Hawkins explained how Utah’s measure could protect children from unwanted harm and trauma in the future by restricting internet access now.

“There are countless heartbreaking stories of the harm caused by children’s unhindered access to Internet devices — including the individual and familial trauma of pornography exposure and addiction and adult predators targeting and grooming kids online,” Hawkins said. “We commend the Utah legislature for passing this bill that will aid parents in protecting their children from unwanted exposure to pornography.”

The bill also allows a civil penalty of up to $10 for each violation of the legislation. A portion of the fine would be provided to the Crime Victims Reparations Fund.

Proponents of the bill admit the bill is imperfect but point out that it will not take effect until five other states pass a similar law.

“It gives us years, most likely, to iron out all of the problems, if there are problems,” Republican Sen. Todd Weiler said Thursday, according to The Salt Lake Tribune. “But it does send a strong message.”

Rep. Susan Pulsipher was the chief sponsor of the bill passed last week. The bill awaits a signature from Republican Gov. Spencer Cox. 

The bill will go into effect on Jan. 1, 2022, if five other states implement similar measures. Utah’s Senate passed the legislation 19-6 after the bill passed the House with a 41-30 vote.

“There is no doubt in my mind that five states will enact this or similar legislation,” Bull argued. “Once again, Utah is a leader in this area.”

Bull explained five other states must also implement the bill since Utah alone is such a small market. With other states’ support, the legislation would be harder for leading technology manufacturers like Verizon and Apple to ignore.

“In order to gain sufficient legislative support to pass it, we agreed that it would become effective when five other states pass similar legislation and that would create a sufficient market force …,” Bull said. “They would have to adapt their business practices to a basically six-state market.”

Bull said Idaho, Montana and Missouri, among other statehouses, are considering similar legislation.
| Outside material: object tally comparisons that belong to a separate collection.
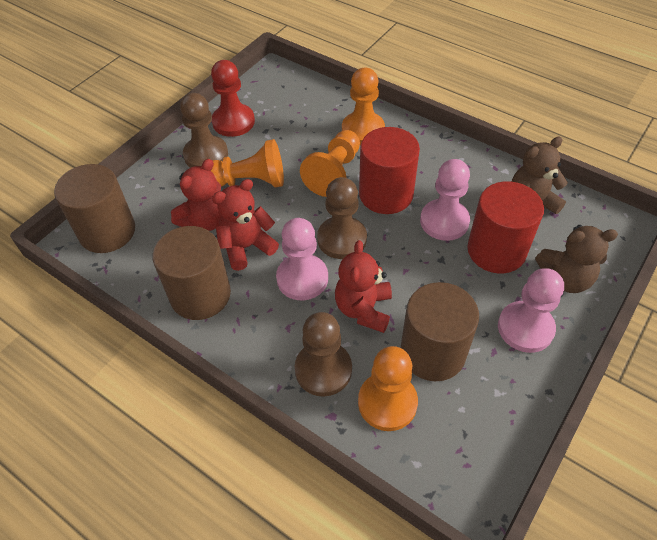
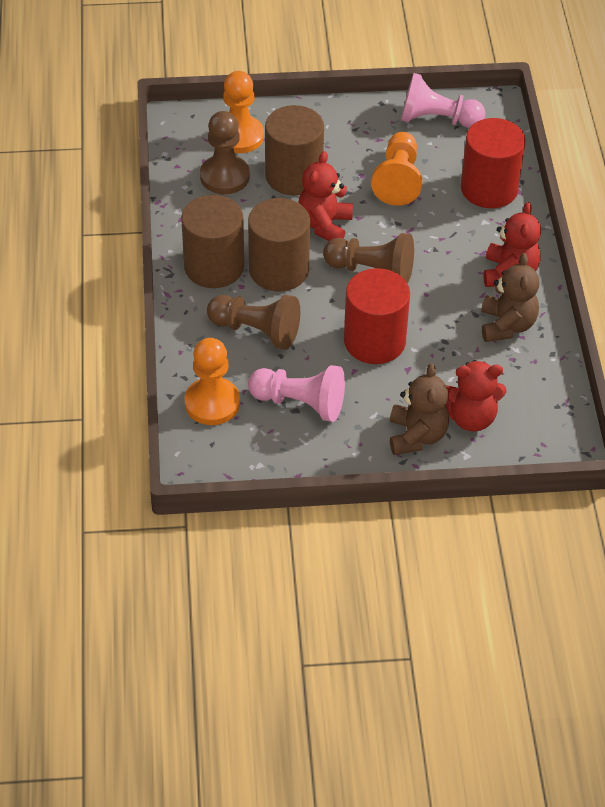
orange pawn: 4 -> 3
pink pawn: 3 -> 2
red pawn: 1 -> 0

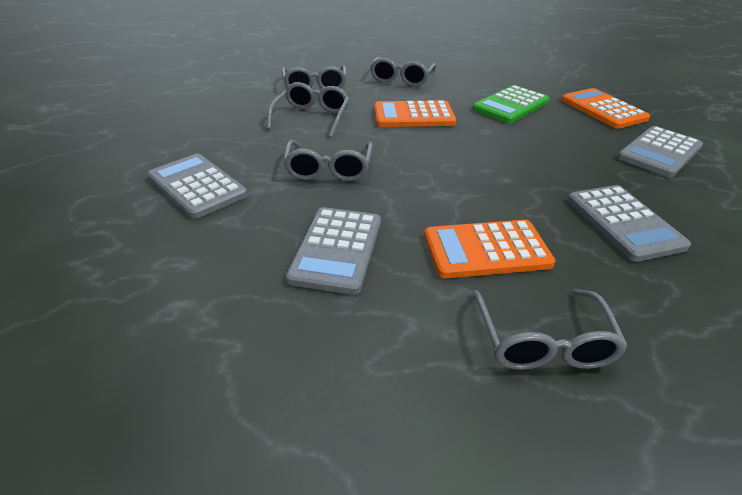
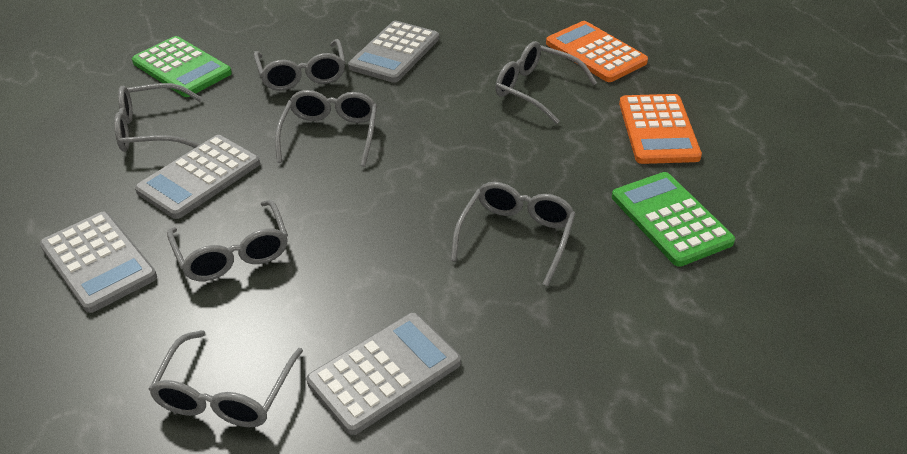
green calculator: 1 -> 2
grey glasses: 5 -> 7
orange calculator: 3 -> 2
“We feel like we have started a good legislative movement, and we think it’s going to encourage other states. And I think it’s going to happen rapidly,” Bull shared.

Utah and other states have taken steps to address the public health repercussions of pornography. 

In April 2016, former Utah Gov. Gary Herbert signed a resolution deeming pornography a “public health crisis.”

Around 70% of children between seven and 18 years old have accidentally encountered pornography online, and 90% of children between eight and 16 years old have seen online pornography, Guard Child reports, citing a compilation of child internet crime and abuse statistics from a variety of online resources.

The average age a child receives his first phone is just over 10 years old, and screen time for children has more than doubled throughout the pandemic, according to Internet Safety 101.